▶ Input
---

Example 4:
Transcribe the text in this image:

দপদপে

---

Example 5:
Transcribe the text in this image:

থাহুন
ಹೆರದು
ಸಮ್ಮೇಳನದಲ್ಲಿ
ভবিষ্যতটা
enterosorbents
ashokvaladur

▶ Try it
All of the data above is to be transcribed without alteration.

▶ Exercise answer
---

Example 4:
Transcribe the text in this image:

দপদপে

---

Example 5:
Transcribe the text in this image:

থাহুন
ಹೆರದು
ಸಮ್ಮೇಳನದಲ್ಲಿ
ভবিষ্যতটা
enterosorbents
ashokvaladur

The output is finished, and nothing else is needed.